I vertici militari cinesi hanno tenuto a precisare che l’ordigno è “atterrato precisamente all’interno della zona marittima prestabilita”, senza tuttavia fornire ulteriori dettagli sulle coordinate esatte dell’impatto. 

Il test missilistico coincide strategicamente con l’apertura delle esercitazioni navali annuali congiunte tra la Marina russa e quella cinese al largo della costa di Qingdao, importante porto militare e nota località balneare nella Cina orientale. 

Nel tentativo di smorzare i toni e rassicurare la comunità internazionale, Pechino ha inserito il lancio all’interno di una cornice puramente addestrativa: “Questo lancio di prova fa parte delle esercitazioni militari annuali di routine della Cina. I Paesi interessati sono stati preventivamente informati, in conformità con il diritto e la prassi internazionali. Questo lancio non era diretto contro alcun Paese od obiettivo specifico”. 

Che l’operazione fosse imminente era emerso chiaramente già poche ore prima del decollo. Fonti governative neozelandesi avevano confermato all’agenzia Afp che Pechino aveva inviato notifiche formali circa lo svolgimento di un test di un missile balistico intercontinentale, sebbene senza specificare la zona d’impatto.  

Conferme dirette sono arrivate anche dalla Papua Nuova Guinea attraverso le parole del ministro degli Affari Esteri, Justin Tkatchenko: “Sì, la Cina me ne ha informato.

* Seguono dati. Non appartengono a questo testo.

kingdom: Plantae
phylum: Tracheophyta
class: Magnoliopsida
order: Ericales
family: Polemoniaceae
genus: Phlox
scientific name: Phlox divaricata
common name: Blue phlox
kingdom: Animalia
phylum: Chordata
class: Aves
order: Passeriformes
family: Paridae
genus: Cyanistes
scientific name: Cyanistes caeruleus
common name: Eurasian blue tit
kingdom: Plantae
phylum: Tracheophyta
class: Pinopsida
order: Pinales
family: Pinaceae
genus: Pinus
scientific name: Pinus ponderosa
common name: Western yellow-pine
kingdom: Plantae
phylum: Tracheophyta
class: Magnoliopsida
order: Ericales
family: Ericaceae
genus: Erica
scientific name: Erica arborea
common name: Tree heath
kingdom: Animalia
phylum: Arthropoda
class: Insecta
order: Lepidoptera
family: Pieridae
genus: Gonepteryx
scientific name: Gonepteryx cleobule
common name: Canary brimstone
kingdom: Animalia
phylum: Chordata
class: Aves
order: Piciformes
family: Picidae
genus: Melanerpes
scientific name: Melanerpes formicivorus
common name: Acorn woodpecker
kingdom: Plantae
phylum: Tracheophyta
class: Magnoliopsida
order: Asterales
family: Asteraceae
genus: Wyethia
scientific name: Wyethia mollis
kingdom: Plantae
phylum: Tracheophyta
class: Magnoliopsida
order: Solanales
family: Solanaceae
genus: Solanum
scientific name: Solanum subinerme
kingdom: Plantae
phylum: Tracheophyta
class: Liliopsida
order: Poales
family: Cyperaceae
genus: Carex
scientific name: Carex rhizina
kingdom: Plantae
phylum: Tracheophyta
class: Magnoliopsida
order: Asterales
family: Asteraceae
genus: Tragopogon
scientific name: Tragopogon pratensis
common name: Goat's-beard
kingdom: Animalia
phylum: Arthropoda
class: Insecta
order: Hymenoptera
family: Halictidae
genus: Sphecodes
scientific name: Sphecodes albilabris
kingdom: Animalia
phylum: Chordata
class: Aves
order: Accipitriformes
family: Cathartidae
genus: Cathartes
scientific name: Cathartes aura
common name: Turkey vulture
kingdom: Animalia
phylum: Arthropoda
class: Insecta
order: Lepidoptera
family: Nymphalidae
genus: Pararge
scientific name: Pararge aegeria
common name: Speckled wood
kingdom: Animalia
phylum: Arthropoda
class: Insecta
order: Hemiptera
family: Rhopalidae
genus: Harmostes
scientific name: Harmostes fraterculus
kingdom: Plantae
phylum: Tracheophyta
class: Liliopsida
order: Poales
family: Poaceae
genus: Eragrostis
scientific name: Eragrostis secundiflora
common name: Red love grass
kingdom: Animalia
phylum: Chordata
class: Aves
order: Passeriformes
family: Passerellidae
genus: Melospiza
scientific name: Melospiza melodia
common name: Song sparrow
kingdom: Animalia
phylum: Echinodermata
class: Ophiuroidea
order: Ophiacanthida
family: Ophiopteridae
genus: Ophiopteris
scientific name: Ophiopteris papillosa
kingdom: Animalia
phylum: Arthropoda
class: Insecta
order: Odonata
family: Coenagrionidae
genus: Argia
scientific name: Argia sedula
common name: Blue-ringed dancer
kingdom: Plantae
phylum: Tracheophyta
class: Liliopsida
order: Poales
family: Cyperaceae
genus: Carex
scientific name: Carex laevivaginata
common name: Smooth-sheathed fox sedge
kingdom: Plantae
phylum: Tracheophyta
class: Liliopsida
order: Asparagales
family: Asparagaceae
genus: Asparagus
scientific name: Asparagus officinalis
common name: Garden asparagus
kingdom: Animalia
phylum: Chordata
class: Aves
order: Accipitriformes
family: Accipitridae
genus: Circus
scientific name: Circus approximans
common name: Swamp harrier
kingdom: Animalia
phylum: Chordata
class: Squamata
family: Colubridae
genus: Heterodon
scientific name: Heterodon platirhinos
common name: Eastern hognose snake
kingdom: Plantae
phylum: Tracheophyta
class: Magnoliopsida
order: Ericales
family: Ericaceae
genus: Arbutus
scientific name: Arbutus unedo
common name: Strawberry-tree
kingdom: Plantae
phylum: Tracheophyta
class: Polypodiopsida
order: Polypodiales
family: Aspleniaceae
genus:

Ho personalmente ricevuto una chiamata dall’ambasciatore cinese”. 

Nonostante i preavvisi, la risposta politica dei Paesi vicini è stata di netta condanna. Il governo giapponese, attraverso una nota ufficiale congiunta di diversi ministeri pubblicata prima del lancio, si era mosso d’anticipo spiegando di aver chiesto “con forza a Pechino di riconsiderare il test di un missile balistico in modo che non ponesse una minaccia alla sicurezza del Giappone passando attraverso il nostro spazio aereo”. 

Dello stesso tenore le reazioni in scia al test da parte di Nuova Zelanda e Australia, che vedono nell’attivismo militare di Pechino una minaccia diretta alla stabilità geopolitica dell’area meridionale.

“Il Pacifico è un oceano di pace e siamo profondamente preoccupati per i test effettuati dalla Cina con armi a capacità nucleare nel Pacifico meridionale”, ha denunciato in un comunicato il ministro degli Esteri neozelandese, Winston Peters, sottolineando come l’atto “non sia compatibile con la stabilità regionale”.  

A fargli eco, da Canberra, è stata la ministra degli Esteri australiana Penny Wong, che parlando ai giornalisti ha ribadito la posizione del suo governo: “L’Australia ha chiarito alla Cina che consideriamo questo un atto destabilizzante per la regione”.